From the teachable machine export, I copied javascript code and it takes its input from the webcam to give produced results. I want to provide an input image from my device but facing an issue as my code is not giving any output.
This is my code
<div>Teachable Machine Image Model</div>
<button type="button" onclick="init()">Start</button>
<div id="label-container"></div>
<!-- Add the file input element -->
<input type="file" id="file-input" accept="image/*"/>
<script src="https://cdn.jsdelivr.net/npm/@tensorflow/tfjs@1.3.1/dist/tf.min.js"></script>
<script src="https://cdn.jsdelivr.net/npm/@teachablemachine/image@0.8/dist/teachablemachine-image.min.js"></script>
<script type="text/javascript">
// More API functions here:
// https://github.com/googlecreativelab/teachablemachine-community/tree/master/libraries/image
// the link to your model provided by Teachable Machine export panel
const URL = "https://teachablemachine.withgoogle.com/models/Kk5_BUYCy/";
let model, fileInput, labelContainer, maxPredictions;
// Load the image model and setup the file input element
async function init() {
console.log("inside init")
const modelURL = URL + "model.json";
const metadataURL = URL + "metadata.json";
// load the model and metadata
// Refer to tmImage.loadFromFiles() in the API to support files from a file picker
// or files from your local hard drive
// Note: the pose library adds "tmImage" object to your window (window.tmImage)
model = await tmImage.load(modelURL, metadataURL);
maxPredictions = model.getTotalClasses();
// Replace the webcam object with the file input element
// webcam = new tmImage.Webcam(200, 200, flip);
fileInput = document.getElementById("file-input")

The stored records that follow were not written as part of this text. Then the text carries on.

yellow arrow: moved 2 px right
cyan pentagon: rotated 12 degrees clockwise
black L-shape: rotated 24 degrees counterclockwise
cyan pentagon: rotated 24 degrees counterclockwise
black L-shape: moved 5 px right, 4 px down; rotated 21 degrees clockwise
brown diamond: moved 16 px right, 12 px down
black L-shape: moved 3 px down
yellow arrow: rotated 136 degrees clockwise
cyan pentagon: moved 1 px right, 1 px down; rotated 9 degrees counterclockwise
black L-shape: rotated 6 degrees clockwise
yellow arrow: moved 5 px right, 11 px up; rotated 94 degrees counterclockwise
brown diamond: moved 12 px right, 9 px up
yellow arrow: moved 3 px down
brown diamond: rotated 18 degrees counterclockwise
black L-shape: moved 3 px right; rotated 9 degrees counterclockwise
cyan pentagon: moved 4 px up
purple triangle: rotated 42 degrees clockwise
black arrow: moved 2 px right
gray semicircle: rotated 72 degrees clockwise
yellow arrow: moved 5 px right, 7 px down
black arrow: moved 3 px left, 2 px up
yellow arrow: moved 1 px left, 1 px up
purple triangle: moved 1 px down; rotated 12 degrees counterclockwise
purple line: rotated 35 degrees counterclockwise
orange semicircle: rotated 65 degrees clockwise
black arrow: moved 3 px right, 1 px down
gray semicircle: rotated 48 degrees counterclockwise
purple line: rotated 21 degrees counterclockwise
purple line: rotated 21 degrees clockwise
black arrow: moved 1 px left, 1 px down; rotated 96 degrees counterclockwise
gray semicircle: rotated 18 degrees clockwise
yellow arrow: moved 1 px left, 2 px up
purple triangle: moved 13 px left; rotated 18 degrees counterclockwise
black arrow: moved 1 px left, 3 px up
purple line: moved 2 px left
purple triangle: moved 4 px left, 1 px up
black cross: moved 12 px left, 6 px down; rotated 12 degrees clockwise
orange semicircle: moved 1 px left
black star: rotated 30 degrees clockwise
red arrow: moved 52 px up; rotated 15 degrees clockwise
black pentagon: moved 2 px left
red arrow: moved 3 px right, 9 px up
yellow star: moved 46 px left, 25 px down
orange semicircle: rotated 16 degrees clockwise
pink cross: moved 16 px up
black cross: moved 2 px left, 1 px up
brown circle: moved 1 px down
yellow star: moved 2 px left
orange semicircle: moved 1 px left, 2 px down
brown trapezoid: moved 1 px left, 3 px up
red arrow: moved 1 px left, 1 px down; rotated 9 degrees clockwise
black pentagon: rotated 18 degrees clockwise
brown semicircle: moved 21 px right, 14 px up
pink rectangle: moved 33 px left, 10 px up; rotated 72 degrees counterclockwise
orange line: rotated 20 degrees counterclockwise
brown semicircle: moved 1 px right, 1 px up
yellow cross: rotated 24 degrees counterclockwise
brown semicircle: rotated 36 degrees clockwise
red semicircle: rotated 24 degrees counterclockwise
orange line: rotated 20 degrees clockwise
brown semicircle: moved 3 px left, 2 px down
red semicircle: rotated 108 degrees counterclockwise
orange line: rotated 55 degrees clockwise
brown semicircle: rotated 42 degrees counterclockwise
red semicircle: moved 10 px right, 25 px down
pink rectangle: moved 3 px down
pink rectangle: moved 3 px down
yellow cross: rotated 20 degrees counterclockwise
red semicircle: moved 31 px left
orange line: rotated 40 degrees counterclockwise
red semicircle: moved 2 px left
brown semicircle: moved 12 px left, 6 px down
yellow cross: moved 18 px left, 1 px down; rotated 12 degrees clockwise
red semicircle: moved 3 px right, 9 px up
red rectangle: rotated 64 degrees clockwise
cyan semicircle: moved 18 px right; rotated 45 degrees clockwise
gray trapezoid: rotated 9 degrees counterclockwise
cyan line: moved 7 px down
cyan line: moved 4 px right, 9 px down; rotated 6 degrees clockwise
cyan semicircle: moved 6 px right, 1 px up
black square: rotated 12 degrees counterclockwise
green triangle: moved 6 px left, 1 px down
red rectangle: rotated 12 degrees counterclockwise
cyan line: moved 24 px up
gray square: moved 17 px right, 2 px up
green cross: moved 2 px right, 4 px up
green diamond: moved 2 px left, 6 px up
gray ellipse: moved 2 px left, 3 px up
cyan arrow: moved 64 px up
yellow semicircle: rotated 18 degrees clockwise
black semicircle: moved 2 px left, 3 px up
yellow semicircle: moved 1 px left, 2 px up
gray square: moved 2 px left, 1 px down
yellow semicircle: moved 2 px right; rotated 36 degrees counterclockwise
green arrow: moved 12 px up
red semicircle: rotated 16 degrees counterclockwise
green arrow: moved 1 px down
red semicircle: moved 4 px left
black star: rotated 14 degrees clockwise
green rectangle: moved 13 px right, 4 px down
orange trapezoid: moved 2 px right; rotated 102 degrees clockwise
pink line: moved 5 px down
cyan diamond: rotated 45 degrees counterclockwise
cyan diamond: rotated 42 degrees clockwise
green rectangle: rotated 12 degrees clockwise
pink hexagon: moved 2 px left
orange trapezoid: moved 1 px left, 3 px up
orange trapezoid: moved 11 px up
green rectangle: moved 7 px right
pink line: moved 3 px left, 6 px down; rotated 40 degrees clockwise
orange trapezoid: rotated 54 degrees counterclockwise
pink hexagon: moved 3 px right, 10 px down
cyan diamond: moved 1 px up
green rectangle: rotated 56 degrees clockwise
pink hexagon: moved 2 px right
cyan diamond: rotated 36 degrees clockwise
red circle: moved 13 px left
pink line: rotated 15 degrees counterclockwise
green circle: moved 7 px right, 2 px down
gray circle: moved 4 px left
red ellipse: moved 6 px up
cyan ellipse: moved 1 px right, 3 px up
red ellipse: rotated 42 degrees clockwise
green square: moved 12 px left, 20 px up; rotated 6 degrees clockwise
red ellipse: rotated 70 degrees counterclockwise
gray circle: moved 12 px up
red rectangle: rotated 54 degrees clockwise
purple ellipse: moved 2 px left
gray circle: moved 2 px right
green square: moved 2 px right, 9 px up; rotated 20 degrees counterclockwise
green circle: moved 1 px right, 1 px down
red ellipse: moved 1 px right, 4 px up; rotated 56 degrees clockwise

fileInput.addEventListener("change", predict(fileInput));
labelContainer = document.getElementById("label-container");
for (let i = 0; i < maxPredictions; i++) { // and class labels
labelContainer.appendChild(document.createElement("div"));
}
}
async function predict(fileInput) {
console.log("inside predict")
try {
// Get the file from the file input element
const file = fileInput.files[0];
// Load the image
const image = await tmImage.load(URL + file);
// Predict the class
const prediction = await model.predict(fileinput);
for (let i = 0; i < maxPredictions; i++) {
const classPrediction =
prediction[i].className + ": " + prediction[i].probability.toFixed(2);
labelContainer.childNodes[i].innerHTML = classPrediction;
}
} catch (error) {
console.log(error)
}
}
</script>
Getting error: Access to fetch at 'https://teachablemachine.withgoogle.com/models/Kk5_BUYCy/%5Bobject%20File%5D' from origin 'http://127.0.0.1:5500' has been blocked by CORS policy: No 'Access-Control-Allow-Origin' header is present on the requested resource. If an opaque response serves your needs, set the request's mode to 'no-cors' to fetch the resource with CORS disabled.